В тот вечер Хотце вернулся домой с ящиком пива, и вся эта болтовня возобновилась с новой силой. Фрау Хотце просто в раж вошла и набросилась на мать с упреками:
«Ну почему у вашего мужа не было твердых политических позиций? Ведь ясно же было, какое чудовище стало главой нашего государства!»
«Мы думали, что он долго не продержится. „В цивилизованном государстве такое невозможно“, — уверял мой муж. Думаю, все мы ошиблись. И вы тоже».
«Ведь у Гитлера была такая четкая программа! К тому же он не скрывал, что собирается делать с евреями.
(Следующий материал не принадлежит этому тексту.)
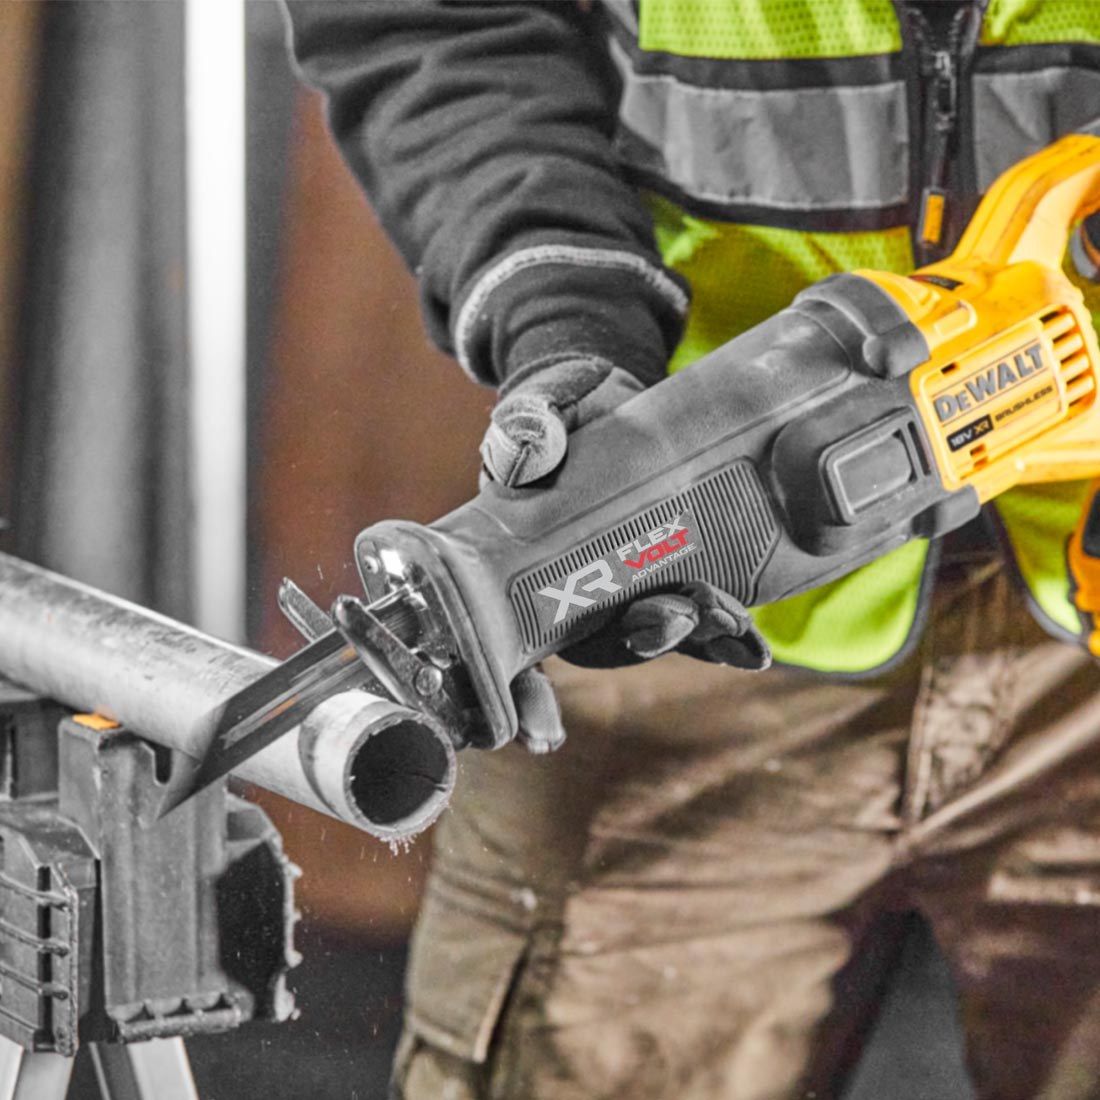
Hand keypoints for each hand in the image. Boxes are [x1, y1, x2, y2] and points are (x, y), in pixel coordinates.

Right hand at [484, 360, 769, 753]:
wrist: (605, 396)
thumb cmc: (557, 409)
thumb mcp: (540, 408)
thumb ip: (529, 426)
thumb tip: (526, 451)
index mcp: (519, 570)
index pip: (508, 648)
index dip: (523, 695)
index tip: (538, 730)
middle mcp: (572, 593)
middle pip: (598, 643)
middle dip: (636, 642)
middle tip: (667, 624)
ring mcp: (626, 587)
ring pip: (654, 632)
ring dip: (693, 638)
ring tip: (731, 629)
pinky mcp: (673, 571)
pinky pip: (697, 612)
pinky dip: (724, 630)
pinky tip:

А евреи не желали признавать это. Они верили, что смогут тайком и дальше заниматься свои делишками».
«Сестра», — перебила ее Мартхен. — «То, что ты говоришь, не вполне тактично, к тому же это — невероятная глупость. Ты считаешь, что все евреи спекулируют, занимаются махинациями? В таком случае, тебе остается воскликнуть „Хайль Гитлер!“»
Глаза Мартхен потемнели, стали почти синими. В голосе зазвенели металлические нотки.
«Я только хотела сказать, что вы, евреи, всегда отмахивались от политики и ничего не хотели замечать. Вот из-за этого вы и страдаете».
«Все еще станет на свои места», — сказала мать.
Мартхен одобрительно кивнула.
«Да, потом все станет на свои места. И еще — не забудь, сестра, что Роза Люксембург тоже была еврейкой».
«Это не играет никакой роли. Розе Люксембург было все равно, какой она национальности. Прежде всего она была коммунисткой», — вмешался в разговор Хотце.